_The problem_
Give back exactly the lines of the entries below from the line with "8(a) General Meetings" to the line with "(i) The Executive", inclusive, and only those.

--- --- ---

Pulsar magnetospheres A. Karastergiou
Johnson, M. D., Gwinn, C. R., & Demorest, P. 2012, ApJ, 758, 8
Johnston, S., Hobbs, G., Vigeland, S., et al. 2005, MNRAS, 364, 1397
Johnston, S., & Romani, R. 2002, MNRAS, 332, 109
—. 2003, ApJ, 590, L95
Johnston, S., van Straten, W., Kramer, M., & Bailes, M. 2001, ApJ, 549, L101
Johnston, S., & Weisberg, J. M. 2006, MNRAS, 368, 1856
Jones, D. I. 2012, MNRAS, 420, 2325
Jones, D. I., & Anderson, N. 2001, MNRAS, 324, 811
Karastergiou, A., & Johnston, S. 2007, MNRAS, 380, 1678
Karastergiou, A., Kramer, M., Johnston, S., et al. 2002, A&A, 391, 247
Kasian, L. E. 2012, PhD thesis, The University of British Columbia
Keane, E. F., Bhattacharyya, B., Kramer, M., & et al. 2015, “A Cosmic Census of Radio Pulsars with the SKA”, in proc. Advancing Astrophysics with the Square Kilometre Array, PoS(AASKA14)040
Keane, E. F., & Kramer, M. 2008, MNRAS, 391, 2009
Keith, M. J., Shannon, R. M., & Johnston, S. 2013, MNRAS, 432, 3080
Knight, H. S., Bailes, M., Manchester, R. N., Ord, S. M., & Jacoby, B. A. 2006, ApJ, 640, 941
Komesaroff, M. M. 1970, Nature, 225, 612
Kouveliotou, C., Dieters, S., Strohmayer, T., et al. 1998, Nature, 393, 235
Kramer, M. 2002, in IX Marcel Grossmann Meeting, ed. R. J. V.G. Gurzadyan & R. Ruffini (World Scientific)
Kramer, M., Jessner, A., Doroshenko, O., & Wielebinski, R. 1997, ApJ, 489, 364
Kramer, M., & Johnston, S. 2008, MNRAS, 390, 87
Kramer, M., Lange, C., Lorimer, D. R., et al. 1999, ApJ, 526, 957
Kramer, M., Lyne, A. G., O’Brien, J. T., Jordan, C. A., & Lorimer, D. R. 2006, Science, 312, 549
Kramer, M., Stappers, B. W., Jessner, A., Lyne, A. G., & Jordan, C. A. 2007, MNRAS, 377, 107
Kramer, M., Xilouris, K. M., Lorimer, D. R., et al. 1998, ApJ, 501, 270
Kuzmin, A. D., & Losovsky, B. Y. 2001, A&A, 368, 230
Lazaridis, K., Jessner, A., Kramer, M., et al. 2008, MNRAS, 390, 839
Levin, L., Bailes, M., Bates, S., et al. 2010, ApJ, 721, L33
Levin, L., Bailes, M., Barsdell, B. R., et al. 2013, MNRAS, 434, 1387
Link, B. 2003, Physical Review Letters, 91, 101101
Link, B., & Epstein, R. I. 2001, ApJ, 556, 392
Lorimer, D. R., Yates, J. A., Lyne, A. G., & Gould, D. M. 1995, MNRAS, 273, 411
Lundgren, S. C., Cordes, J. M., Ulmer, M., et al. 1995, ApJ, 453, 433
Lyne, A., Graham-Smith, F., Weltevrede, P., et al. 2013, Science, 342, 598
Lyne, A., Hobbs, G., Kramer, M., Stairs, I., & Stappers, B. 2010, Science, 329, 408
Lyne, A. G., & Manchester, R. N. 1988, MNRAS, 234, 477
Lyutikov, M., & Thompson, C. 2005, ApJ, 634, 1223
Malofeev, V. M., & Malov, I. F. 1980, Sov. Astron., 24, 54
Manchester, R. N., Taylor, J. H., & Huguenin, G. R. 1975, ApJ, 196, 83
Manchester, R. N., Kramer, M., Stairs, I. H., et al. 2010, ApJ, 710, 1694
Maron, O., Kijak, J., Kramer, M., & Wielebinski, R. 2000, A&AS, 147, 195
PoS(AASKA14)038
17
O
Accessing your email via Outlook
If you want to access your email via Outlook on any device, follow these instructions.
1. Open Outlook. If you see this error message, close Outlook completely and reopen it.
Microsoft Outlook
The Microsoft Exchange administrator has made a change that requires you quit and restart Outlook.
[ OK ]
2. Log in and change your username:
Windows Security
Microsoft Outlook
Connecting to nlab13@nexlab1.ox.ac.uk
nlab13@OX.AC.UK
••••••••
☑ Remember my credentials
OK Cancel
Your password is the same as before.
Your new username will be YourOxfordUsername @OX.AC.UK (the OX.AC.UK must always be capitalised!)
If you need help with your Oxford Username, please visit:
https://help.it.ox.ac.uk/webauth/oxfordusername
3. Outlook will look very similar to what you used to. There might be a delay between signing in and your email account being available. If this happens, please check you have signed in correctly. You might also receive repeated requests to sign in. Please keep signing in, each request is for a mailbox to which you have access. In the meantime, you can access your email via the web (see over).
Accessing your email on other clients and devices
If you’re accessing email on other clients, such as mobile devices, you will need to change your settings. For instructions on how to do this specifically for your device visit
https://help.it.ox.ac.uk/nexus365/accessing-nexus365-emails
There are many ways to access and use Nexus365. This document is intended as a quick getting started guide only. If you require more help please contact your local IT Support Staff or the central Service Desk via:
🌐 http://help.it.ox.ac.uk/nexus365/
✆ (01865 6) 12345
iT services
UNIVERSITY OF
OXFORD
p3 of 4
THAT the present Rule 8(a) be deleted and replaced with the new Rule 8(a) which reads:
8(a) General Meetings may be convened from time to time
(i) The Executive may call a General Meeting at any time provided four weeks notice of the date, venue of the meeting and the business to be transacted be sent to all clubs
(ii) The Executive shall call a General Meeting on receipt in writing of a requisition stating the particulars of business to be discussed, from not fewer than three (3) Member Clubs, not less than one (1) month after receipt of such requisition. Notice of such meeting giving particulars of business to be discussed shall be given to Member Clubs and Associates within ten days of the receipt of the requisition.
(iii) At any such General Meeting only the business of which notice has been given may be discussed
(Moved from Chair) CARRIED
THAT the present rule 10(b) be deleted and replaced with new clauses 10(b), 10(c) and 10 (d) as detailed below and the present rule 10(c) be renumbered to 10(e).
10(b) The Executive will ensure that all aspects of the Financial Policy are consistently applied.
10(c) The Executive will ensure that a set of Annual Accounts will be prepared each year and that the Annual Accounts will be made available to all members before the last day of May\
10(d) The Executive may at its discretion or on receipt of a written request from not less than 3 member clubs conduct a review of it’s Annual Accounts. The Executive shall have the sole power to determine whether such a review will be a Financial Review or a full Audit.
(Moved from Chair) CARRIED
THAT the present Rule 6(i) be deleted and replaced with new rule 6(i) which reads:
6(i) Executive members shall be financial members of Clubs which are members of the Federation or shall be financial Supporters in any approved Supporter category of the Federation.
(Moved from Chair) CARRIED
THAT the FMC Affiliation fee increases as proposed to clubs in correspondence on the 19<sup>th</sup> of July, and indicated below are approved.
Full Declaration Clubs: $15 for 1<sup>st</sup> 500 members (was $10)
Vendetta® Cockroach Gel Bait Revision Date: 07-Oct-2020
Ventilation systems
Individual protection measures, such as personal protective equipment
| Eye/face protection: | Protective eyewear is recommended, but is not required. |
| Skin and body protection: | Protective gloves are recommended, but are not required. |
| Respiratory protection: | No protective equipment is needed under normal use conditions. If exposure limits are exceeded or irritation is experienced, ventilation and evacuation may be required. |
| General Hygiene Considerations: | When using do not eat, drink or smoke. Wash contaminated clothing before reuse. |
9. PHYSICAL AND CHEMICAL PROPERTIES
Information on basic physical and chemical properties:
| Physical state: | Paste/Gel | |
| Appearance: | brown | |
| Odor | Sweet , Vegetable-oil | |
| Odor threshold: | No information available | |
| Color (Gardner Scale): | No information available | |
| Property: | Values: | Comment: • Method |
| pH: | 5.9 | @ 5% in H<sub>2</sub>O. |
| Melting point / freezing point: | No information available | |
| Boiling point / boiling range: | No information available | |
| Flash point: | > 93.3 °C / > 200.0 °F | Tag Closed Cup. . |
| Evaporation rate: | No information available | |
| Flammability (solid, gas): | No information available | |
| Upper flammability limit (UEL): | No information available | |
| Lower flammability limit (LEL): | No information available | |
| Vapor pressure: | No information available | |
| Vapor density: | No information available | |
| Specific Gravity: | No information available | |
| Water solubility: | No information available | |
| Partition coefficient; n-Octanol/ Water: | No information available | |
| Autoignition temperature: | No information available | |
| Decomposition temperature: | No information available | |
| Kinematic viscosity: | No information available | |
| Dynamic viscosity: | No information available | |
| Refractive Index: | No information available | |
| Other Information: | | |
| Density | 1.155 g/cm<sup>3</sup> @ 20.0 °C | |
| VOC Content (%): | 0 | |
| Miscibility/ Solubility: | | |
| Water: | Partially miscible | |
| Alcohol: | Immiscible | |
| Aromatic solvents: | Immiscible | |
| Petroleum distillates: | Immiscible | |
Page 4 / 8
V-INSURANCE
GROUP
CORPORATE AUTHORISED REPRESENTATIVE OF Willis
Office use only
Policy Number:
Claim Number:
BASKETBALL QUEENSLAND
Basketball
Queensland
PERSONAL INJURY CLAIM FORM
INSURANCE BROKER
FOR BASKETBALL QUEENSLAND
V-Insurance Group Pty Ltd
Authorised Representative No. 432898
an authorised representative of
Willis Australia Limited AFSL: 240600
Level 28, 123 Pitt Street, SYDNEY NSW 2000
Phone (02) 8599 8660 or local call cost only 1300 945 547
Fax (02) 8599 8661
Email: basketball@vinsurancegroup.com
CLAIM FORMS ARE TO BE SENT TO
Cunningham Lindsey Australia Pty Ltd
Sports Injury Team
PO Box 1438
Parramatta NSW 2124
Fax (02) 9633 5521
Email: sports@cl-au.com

--- --- ---

_The completed task_
8(a) General Meetings may be convened from time to time
(i) The Executive may call a General Meeting at any time provided four weeks notice of the date, venue of the meeting and the business to be transacted be sent to all clubs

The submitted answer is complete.